**JOB ITEM**
Omit every image, and transcribe the remaining entries exactly as given.

[Stored data entries]
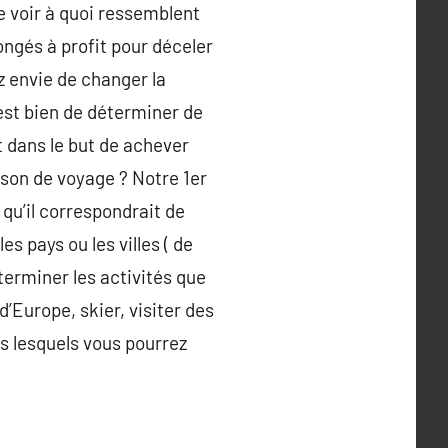
e voir à quoi ressemblent
ongés à profit pour déceler
 envie de changer la
est bien de déterminer de
 dans le but de achever
ison de voyage ? Notre 1er
 qu’il correspondrait de
es pays ou les villes ( de
terminer les activités que
d’Europe, skier, visiter des
ns lesquels vous pourrez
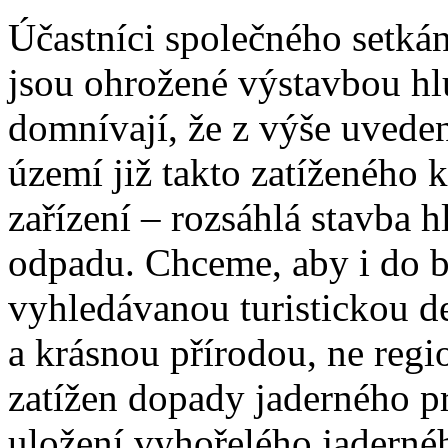
Účastníci společného setkání
jsou ohrožené výstavbou hl
domnívají, že z výše uvede
území již takto zatíženého k
zařízení – rozsáhlá stavba 
odpadu. Chceme, aby i do b
vyhledávanou turistickou d
a krásnou přírodou, ne regi
zatížen dopady jaderného p
uložení vyhořelého jadernéh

**EXPECTED ANSWER**
e voir à quoi ressemblent
ongés à profit pour déceler
 envie de changer la
est bien de déterminer de
 dans le but de achever
ison de voyage ? Notre 1er
 qu’il correspondrait de
es pays ou les villes ( de
terminer les activités que
d’Europe, skier, visiter des
ns lesquels vous pourrez
Účastníci společného setkání
jsou ohrožené výstavbou hl
domnívají, že z výše uvede
území již takto zatíženého k
zařízení – rozsáhlá stavba 
odpadu. Chceme, aby i do b
vyhledávanou turistickou d
a krásnou přírodou, ne regi
zatížen dopady jaderného p
uložení vyhořelého jadernéh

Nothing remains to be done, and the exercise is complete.